Day Trip Delft and Delftware
Delftware is available all over Amsterdam and the Netherlands, ranging in price from €2 to €20,000. But how do you distinguish genuine from imitation Delft Blue? A visit to Royal Delft – Koninklijke Porceleyne Fles Factory and Showroom in Delft will explain all. Genuine Delftware is stamped with a blue jar as proof of its authenticity. Price is another indication – genuine Delftware does not come cheap.
Royal Delft
A visit to Royal Delft – De Porcelyne Fles Factory gives you an insight view of how Delftware is produced. Each piece from a simple wall tile to an elaborate Chinese-style pitcher is meticulously handcrafted and hand painted. During your visit you follow the various steps in producing Delftware.
Painter at work in Royal Delft, delftware factory in Delft
Amsterdam-Now tip: Book a Delft Blue & Orange Tour!

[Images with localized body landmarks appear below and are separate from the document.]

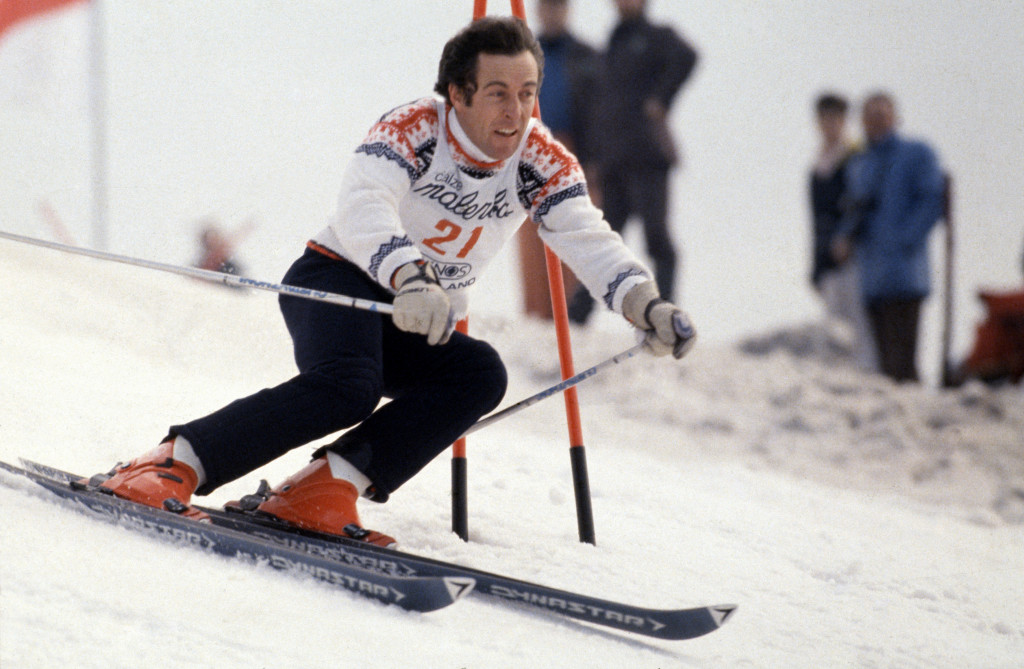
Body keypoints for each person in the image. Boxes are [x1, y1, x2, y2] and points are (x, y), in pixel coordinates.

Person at [84, 17, 696, 547]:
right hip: (339, 278)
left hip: (420, 313)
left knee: (479, 374)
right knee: (348, 387)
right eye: (498, 93)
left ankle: (323, 488)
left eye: (527, 93)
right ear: (458, 93)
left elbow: (587, 236)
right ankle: (171, 462)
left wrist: (645, 304)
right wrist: (410, 275)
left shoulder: (542, 159)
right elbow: (365, 204)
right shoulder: (414, 128)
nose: (516, 112)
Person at [567, 0, 698, 324]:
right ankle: (579, 314)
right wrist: (593, 156)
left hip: (646, 155)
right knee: (606, 239)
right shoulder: (611, 45)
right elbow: (598, 107)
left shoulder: (656, 36)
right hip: (612, 159)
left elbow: (687, 55)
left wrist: (661, 99)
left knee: (656, 235)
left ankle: (666, 313)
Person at [833, 92, 944, 382]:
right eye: (870, 116)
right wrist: (844, 237)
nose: (876, 122)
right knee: (883, 360)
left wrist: (904, 240)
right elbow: (853, 210)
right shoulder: (859, 163)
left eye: (881, 115)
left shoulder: (916, 154)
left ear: (894, 117)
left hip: (904, 273)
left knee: (903, 359)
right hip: (872, 275)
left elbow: (932, 200)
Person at [517, 0, 600, 319]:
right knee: (530, 235)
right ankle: (536, 317)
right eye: (547, 6)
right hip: (529, 150)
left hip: (572, 151)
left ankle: (567, 318)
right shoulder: (522, 53)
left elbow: (601, 111)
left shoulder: (586, 55)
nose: (553, 12)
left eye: (558, 6)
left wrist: (595, 161)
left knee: (571, 233)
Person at [808, 92, 876, 370]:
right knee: (834, 324)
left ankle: (866, 374)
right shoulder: (818, 163)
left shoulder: (855, 157)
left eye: (835, 118)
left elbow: (861, 203)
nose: (829, 124)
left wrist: (848, 237)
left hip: (853, 255)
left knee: (859, 324)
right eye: (824, 118)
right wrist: (815, 264)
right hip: (827, 256)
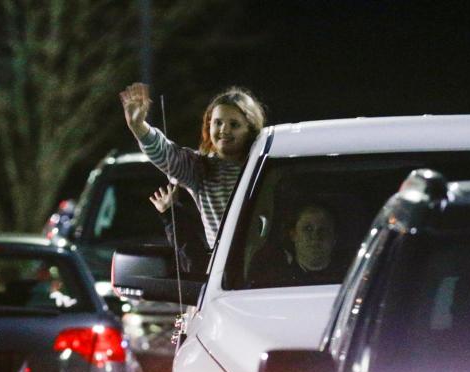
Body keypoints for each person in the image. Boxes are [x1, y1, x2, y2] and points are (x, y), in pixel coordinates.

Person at [119, 82, 266, 249]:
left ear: (251, 129)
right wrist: (139, 127)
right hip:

This tour comprises a walking tour through the picturesque centre of Delft. The highlight of the tour is a visit to Royal Delft Factory, Showroom and Museum, where you can see how Delftware is produced.
Hand-painted
Pitchers, vases and bowls are cast in molds whereas plates are shaped by means of a potter’s wheel. When the object is shaped to the desired form it is fired in a kiln for the first time. The result is known as bisquit fired and the object is now ready for being painting. A stencil is applied and rubbed with charcoal powder so that a vague outline of the pattern shows. The painter also has a finished piece before him as a model. He painstakingly decorates the object with black paint that contains cobalt oxide.
Delft Blue
Depending on the design and the size of the object, painting can take any time from a few hours to several days. When the work has been completed, the artist signs his creation at the bottom with the logo of the Porceleyne Fles, his own initials, the year code and the serial number. The object is then glazed which gives it an opaque white coating and then fired for a second time. The surface becomes a shiny and non-porous, transparent glaze. A chemical reaction changes the black paint into Delft Blue.
Ming Porcelain
It is no coincidence that Delftware is difficult to distinguish from Ming porcelain. In the seventeenth century de Vereenigde Oostindische Compagnie, the Dutch East India Company, brought Ming porcelain to the Netherlands. Dutch potters captured by its beauty began to copy the objects.
Imitation yet Genuine
From a distance Delftware cannot be distinguished from Chinese porcelain. On a closer look there is a marked difference; Delftware is noticeably thicker than the delicate Chinese porcelain objects. It also lacks the glowing translucency. This is because the Chinese worked with first quality porcelain clay whereas the Dutch had only greyish-brown earthenware clay at their disposal. The Dutch found a solution to this quality difference. The fired their earthenware unglazed, then hand painted it and covered it with glaze and fired the object for a second time. The result is an amazing imitation of Chinese porcelain but genuine Delftware.
City of Delft
Delft is fifty minutes by train from Amsterdam. There is much else besides the Royal Delft Factory and Showrooms to justify a visit to this picturesque city which inspired many of the works of the Delft born seventeenth-century painter Johannes Vermeer. Stroll along leafy canals lined with canal houses. Delft is very much a miniature version of Amsterdam. You will look in vain for Vermeer paintings in Delft Museums but the city has two first-rate museums – Prinsenhof Museum and Huis Lambert van Meerten Museum, each with an impressive collection of early Delftware.
Canal in Delft
Address
Royal Delft – De Porceleyne Fles
Rotterdamseweg 196
2628 AR Delft
Opening Hours
Daily 09.00-17.00
From 1 November to 21 March only on Sundays from 12.00-17.00
Closed 15, 16 December and 1 January.